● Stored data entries
+ + + + +
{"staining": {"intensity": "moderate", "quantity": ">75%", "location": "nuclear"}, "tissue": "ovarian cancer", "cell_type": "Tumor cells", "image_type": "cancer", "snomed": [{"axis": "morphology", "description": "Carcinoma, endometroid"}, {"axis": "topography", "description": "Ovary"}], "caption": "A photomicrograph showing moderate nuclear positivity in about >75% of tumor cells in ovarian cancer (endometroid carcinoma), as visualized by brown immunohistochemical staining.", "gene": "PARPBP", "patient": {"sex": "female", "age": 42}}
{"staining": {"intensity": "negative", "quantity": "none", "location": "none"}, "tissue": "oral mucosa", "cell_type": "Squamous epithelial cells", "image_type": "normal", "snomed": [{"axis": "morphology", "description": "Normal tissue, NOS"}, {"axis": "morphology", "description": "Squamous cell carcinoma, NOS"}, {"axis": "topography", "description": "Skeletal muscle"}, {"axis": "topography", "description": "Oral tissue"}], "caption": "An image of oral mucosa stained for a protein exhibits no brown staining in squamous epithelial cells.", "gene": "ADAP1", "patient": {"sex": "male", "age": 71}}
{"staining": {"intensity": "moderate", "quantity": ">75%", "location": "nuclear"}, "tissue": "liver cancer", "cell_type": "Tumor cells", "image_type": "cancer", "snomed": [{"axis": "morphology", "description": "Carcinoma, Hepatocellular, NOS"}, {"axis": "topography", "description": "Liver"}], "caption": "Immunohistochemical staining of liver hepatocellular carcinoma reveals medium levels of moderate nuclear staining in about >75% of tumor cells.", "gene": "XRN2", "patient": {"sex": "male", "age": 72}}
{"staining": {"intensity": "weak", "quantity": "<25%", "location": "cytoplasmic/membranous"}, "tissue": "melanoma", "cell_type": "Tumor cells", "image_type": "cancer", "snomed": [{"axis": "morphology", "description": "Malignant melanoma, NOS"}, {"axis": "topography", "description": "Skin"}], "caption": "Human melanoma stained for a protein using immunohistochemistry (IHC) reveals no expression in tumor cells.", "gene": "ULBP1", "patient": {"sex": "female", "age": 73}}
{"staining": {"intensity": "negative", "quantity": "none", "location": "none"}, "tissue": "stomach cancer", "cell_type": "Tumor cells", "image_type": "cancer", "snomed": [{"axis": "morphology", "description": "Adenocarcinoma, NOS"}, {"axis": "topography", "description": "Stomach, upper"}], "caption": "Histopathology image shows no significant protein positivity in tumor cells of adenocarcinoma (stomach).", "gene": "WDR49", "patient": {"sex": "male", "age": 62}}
+ + + + +
● PROBLEM DETAILS
Set down precisely the lines above between the line holding "image of oral" and the line holding "staining of liver", inclusive, and nothing beyond them.

● ANSWER FOR THIS EXERCISE
{"staining": {"intensity": "negative", "quantity": "none", "location": "none"}, "tissue": "oral mucosa", "cell_type": "Squamous epithelial cells", "image_type": "normal", "snomed": [{"axis": "morphology", "description": "Normal tissue, NOS"}, {"axis": "morphology", "description": "Squamous cell carcinoma, NOS"}, {"axis": "topography", "description": "Skeletal muscle"}, {"axis": "topography", "description": "Oral tissue"}], "caption": "An image of oral mucosa stained for a protein exhibits no brown staining in squamous epithelial cells.", "gene": "ADAP1", "patient": {"sex": "male", "age": 71}}
{"staining": {"intensity": "moderate", "quantity": ">75%", "location": "nuclear"}, "tissue": "liver cancer", "cell_type": "Tumor cells", "image_type": "cancer", "snomed": [{"axis": "morphology", "description": "Carcinoma, Hepatocellular, NOS"}, {"axis": "topography", "description": "Liver"}], "caption": "Immunohistochemical staining of liver hepatocellular carcinoma reveals medium levels of moderate nuclear staining in about >75% of tumor cells.", "gene": "XRN2", "patient": {"sex": "male", "age": 72}}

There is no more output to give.